Mentre la Comunità di Bose riceve, pur tra diversi contrasti e difficoltà, le approvazioni ecclesiali dovute, Enzo Bianchi diventa una figura sempre più autorevole nel panorama ecclesiale e culturale del nostro paese e, godendo presso tutti di enorme stima ed autorevolezza, su di lui si appoggiano, a diverso titolo, gli ultimi tre pontefici. Con Papa Francesco, in particolare, c’è stata una straordinaria sintonia, tanto che nel 2017 i media ventilarono l’ipotesi che Bergoglio potesse nominare Bianchi “cardinale laico”, cosa di per sé tecnicamente possibile.

Perché Bianchi è stato allontanato

Proprio per questa intimità tra i due, l’allontanamento di Bianchi da Bose è clamorosa. Eppure, se la si guarda con la normale e millenaria prospettiva ecclesiastica, è facilmente spiegabile, anche se dolorosa.

Dietro di essa non ci sono delitti turpi o fatti non raccontabili: c’è solo la normale fatica di un genitore che non “lascia andare” il proprio figlio, di un fondatore che ha grandi difficoltà a distaccarsi dalla propria creatura.

Nei comunicati ufficiali si parla di serie problematiche riguardanti l’esercizio del governo e della fraternità, e io credo davvero che si tratti di questo e di nient’altro. È una tragedia della generatività umana ed ecclesiale che nei secoli è sempre stata coperta e minimizzata, ma che per Papa Francesco è gravissima e più importante dei legami dell’amicizia e della stima.

Un distacco doloroso

Bergoglio, durante il suo pontificato, ha fin da subito messo in chiaro che allo scadere dei 75 anni chi comandava doveva lasciare il timone, e questa passaggio di mano nella comunità di Bose è avvenuto tra il dicembre 2016 e il gennaio 2017, ma, secondo quanto verificato dalla visita apostolica durata un mese (dal 6 dicembre 2019 al 6 gennaio 2020), questo distacco è stato più formale che reale, ed ha comportato l’emanazione di un decreto di allontanamento ad hoc firmato da Parolin e sottoscritto da Papa Francesco.

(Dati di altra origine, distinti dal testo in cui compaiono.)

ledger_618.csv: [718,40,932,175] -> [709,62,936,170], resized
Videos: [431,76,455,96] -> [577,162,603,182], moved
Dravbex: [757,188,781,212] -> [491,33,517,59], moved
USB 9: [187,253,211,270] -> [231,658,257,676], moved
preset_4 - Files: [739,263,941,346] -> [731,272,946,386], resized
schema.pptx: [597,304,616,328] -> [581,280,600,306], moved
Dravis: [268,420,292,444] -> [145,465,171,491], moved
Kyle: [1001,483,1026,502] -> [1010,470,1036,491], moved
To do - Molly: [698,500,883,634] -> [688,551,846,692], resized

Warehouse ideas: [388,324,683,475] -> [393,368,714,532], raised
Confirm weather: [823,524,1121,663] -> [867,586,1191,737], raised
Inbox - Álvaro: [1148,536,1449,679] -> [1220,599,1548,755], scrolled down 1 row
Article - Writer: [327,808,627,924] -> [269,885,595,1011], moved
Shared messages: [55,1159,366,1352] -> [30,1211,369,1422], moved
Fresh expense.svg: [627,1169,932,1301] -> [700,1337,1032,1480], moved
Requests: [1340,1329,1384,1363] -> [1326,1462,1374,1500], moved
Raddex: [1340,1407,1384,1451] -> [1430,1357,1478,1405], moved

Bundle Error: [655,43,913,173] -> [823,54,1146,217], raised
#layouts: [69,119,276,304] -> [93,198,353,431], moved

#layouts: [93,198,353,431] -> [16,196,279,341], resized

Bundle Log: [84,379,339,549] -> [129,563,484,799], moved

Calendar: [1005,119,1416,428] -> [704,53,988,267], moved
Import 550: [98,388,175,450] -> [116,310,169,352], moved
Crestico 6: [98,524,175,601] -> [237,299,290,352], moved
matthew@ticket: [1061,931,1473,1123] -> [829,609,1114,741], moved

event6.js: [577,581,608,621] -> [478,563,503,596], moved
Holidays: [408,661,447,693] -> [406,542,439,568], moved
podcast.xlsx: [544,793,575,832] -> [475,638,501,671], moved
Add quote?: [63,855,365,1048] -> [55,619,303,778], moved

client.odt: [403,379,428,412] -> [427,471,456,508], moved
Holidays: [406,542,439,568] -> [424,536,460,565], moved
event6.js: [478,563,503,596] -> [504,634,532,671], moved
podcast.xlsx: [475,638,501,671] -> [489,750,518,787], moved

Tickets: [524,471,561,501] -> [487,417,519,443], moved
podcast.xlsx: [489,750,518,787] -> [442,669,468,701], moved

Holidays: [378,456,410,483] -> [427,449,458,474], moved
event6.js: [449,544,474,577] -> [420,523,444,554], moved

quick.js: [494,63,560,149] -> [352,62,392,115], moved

Bianchi e i suoi compagni, dopo le normali resistenze, hanno accettato quanto deciso in Vaticano. Consapevoli come ha scritto l’autorevole gesuita Sorge dell’importanza della Chiesa. “A questo punto Enzo Bianchi deve accettare con amore la sofferenza della prova. La ribellione e la resistenza sarebbero un errore fatale perché in questi casi si accetta la croce anche senza capirne le ragioni. Quando la Chiesa interviene, si bacia la mano della Chiesa che è la nostra madre e non ha nessun interesse di massacrare un figlio. Poi si vedranno i frutti, le botte prese sono l’autenticazione dell’opera di Dio. Ecco perché a Bianchi consiglio di fare le valigie subito e di andare dove lo mandano, e di farlo con gioia”.

Perché nessuno vuole minimizzare il grande dono profetico della Comunità di Bose per la Chiesa. E anche Bianchi, dopo la prima comprensibilissima reazione di sofferenza, saprà trasformare il dolore in risorsa. Per sé e per la Comunità.